The Strugnell Library
The Dead Sea Scrolls Collection



Dr. John Strugnell of Harvard Divinity School served as chief editor of the Dead Seas Scrolls project from 1984 to 1990. His library was, in many ways without equal.
“The Strugnell Library is unique, in that it is so deep in so many areas” said City Seminary’s Frank Walker, Professor of Historical Theology. ” He had large sub-libraries in Semitics including Hebrew, Aramaic, Syriac, Ethiopic as well as Greek and Latin, and large sections on classical studies, patristics [early church writings], apocryphal and pseudepigraphal [falsely attributed] literature, Judaism, Christianity, Hebrew Bible and New Testament studies.

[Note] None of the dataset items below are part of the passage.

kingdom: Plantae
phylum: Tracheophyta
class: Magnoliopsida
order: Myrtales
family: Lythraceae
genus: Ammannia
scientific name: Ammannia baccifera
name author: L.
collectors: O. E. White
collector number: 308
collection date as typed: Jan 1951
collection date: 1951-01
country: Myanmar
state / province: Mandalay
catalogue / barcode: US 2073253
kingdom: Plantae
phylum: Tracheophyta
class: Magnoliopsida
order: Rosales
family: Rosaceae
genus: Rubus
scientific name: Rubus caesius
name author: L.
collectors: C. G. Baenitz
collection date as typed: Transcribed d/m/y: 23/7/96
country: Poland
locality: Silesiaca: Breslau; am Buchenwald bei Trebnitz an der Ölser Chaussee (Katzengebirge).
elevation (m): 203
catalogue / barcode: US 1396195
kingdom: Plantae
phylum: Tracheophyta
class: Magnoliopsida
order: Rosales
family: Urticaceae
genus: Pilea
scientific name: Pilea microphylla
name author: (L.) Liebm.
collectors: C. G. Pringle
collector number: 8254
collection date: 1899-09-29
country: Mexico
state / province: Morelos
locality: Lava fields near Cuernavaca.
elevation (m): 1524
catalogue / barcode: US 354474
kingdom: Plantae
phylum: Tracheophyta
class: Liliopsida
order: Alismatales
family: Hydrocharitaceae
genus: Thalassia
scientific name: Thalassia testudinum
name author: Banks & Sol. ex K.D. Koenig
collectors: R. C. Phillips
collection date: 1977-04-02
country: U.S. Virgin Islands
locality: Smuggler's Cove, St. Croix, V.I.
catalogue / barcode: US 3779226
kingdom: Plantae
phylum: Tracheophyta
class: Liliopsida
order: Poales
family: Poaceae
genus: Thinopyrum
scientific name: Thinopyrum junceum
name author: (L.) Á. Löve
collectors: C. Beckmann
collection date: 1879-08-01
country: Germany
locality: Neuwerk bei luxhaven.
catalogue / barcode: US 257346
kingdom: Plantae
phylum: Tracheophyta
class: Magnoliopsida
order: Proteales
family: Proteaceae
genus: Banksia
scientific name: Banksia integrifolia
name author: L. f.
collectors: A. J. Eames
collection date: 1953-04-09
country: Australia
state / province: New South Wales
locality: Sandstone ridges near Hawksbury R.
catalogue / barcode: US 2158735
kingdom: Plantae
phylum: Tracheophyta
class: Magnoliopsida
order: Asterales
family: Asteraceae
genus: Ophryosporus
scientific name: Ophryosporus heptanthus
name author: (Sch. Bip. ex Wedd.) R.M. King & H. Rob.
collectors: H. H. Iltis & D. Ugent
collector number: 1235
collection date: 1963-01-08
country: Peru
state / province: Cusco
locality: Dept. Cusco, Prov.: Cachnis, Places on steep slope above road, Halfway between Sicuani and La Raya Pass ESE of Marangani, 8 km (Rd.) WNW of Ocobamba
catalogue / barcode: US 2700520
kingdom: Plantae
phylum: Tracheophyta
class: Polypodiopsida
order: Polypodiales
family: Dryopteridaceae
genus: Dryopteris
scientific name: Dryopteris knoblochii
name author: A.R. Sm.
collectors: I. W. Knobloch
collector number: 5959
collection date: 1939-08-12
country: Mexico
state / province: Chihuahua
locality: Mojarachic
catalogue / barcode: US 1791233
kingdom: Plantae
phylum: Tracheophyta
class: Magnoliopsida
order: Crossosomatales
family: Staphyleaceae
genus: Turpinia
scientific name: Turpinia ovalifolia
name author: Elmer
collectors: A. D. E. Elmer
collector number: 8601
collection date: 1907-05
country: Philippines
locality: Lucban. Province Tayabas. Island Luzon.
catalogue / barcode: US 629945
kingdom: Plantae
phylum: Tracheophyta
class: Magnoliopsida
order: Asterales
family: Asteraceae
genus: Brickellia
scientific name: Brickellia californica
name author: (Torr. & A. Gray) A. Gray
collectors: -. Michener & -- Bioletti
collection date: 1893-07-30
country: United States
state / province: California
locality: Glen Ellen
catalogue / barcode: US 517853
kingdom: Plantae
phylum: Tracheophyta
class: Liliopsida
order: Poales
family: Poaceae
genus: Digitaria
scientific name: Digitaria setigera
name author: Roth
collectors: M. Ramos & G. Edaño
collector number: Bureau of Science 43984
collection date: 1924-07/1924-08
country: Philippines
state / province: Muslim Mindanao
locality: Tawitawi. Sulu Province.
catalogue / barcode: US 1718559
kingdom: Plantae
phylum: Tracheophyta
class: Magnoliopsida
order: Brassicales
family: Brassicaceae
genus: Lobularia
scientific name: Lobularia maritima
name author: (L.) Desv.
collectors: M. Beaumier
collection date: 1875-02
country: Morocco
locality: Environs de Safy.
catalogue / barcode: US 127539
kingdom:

Strugnell’s association with the Dead Sea Scrolls began in 1955, following his training in Semitic languages and classics at Oxford University in Great Britain.
The original Scrolls team was appointed in the early 1950s by Jordan, which nationalized the collection in 1961, and denied Jewish scholars access, according to a 1991 Jerusalem Report. Israel’s Department of Antiquities left the team’s jurisdiction over the Scrolls intact after Israel captured East Jerusalem in 1967.
Strugnell, who taught at Harvard School of Divinity for 37 years, worked as a team member while the Scrolls were under both Jordanian and Israeli control. Strugnell was considered brilliant, but painstakingly slow in his work. He clashed with Israeli authorities and was dismissed from the project after an interview widely viewed as anti-Semitic. Strugnell later blamed his comments on depression-induced alcoholism, and a number of Jewish scholars subsequently published a letter in his defense.
A highlight of the collection is Strugnell’s copy of the famous Dead Seas Scrolls concordance. (A concordance is a list of words found in a text arranged alphabetically, with references to all the places where each word is found in the text). The early Scrolls team made a concordance of the words in the unpublished texts to assist their own work.